At the screening, it was your contention that a certain sect of ancient Mayan people was depicted, erroneously, as violent, brutal and bloodthirsty, and that such a depiction perpetrates a racial disharmony in our modern society. You ask for an apology from Mr. Gibson, not only to you, but also “?to the Mayan community specifically and to this university.” Let’s ignore, for a moment, any arguments for or against the historical validity of Mr. Gibson’s film.

In this matter you have been neither formally nor informally elected as a representative of the University, the Mayan people of this world, and most certainly not as my representative. I say this not in anger or as an attack, but, at the very least, you are guilty of a profound arrogance in assuming the role.

Further, this is a university, yes, where ideas, no matter how distasteful, should be aired, discussed, and dissected in a calm and logical fashion, without acrimony. Although he was sorely provoked, Mr. Gibson did display poor judgment and an unfortunate lack of restraint in response to that provocation. He treated you, with words, as you had treated him by your action. The problem here is that you used invaluable time set aside for artistic consideration, golden time for film students and faculty to gain perspectives and insights from an experienced, celebrity filmmaker, to air your grievances from a political soapbox.

Whatever your grievances, I feel you displayed a lack of restraint and respect, for the students, your colleagues and Mr. Gibson’s generosity. He appeared, after all, as a favor to the college, and gave hours of his time to answer technical and artistic questions from eager film students and faculty. You tainted an exciting evening, and represented yourself and your college very poorly.

If you are concerned about the image of people of Hispanic descent, and you see yourself as their representative, then, by your own logic, you have done such people a disservice, because the perception of many who attended the screening is that you were rude, selfish, unkind, and somewhat devious. You slipped into the screening with a prepared speech – you knew that the person whom you had invited to the event had a written speech prepared. We all watched him read from it, in a language that we didn’t understand. Further, the man was addressing Mel Gibson, and it was clearly evident that Mr. Gibson could not understand what was being said. Why persist? I believe it’s because you were not there to engage in dialogue. Forgive me, but that was simply rude, and blatant, calculated showmanship.

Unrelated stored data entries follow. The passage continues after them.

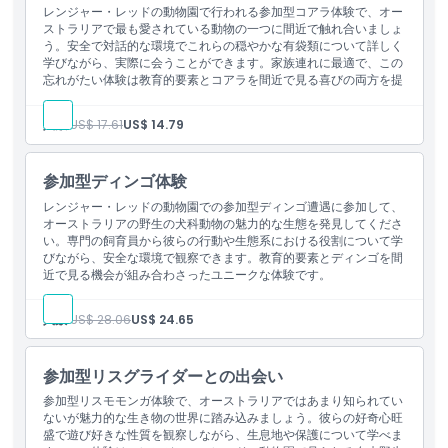
レンジャー・レッドの動物園で行われる参加型コアラ体験で、オー
ストラリアで最も愛されている動物の一つに間近で触れ合いましょ
う。安全で対話的な環境でこれらの穏やかな有袋類について詳しく
学びながら、実際に会うことができます。家族連れに最適で、この
忘れがたい体験は教育的要素とコアラを間近で見る喜びの両方を提
供します。
人数:
US$ 17.61
US$ 14.79
参加型ディンゴ体験
レンジャー・レッドの動物園での参加型ディンゴ遭遇に参加して、
オーストラリアの野生の犬科動物の魅力的な生態を発見してくださ
い。専門の飼育員から彼らの行動や生態系における役割について学
びながら、安全な環境で観察できます。教育的要素とディンゴを間
近で見る機会が組み合わさったユニークな体験です。
人数:
US$ 28.06
US$ 24.65
参加型リスグライダーとの出会い
参加型リスモモンガ体験で、オーストラリアではあまり知られてい
ないが魅力的な生き物の世界に踏み込みましょう。彼らの好奇心旺
盛で遊び好きな性質を観察しながら、生息地や保護について学べま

I believe that you have discriminated against so many cultures across the board. You cannot suggest that people of Mexican descent never perpetrated violence on each other. Of course not, that’s ridiculous. They did, and still do, as have most societies throughout history, at one time or another. So, by your logic, those not of such a heritage will now have the perception of all Latinos as violent people. That’s s faulty logic, is it not? Because you or I may have distant ancestors who may have been violent hunters, criminals or people who in some way behaved in a manner unacceptable by today’s standards, we then must be just like them? That’s an incredibly racist perception. It’s unjust, and profoundly unfair to anyone who has a less-than-perfect ancestry. It’s also unfair and condescending to the members of our society whom you think may be small minded enough to draw such conclusions. You discriminate against so many people on so many levels: this idea of yours runs counter to the very fabric of which the American society is woven.

I am deeply offended by the stance you took that evening: that doesn’t mean I hate or dislike you. I certainly dislike what you did that night. Does that implicate our entire Latino society? Of course not. You don’t represent all factions. And I, for one, am not about to condemn an entire society based on what I believe to be your ill-conceived actions.

Again, I ask for balance and a prevailing sense of respect for all, for you, for Mr. Gibson, for all sectors of society embroiled in this controversy, and for our College, which only saw fit to facilitate an evening of education for its members. At the center of this entanglement, you are able to unravel it, without anyone being further hurt. I appeal to your sense of community, to instigate a peaceful resolution, for the good of all.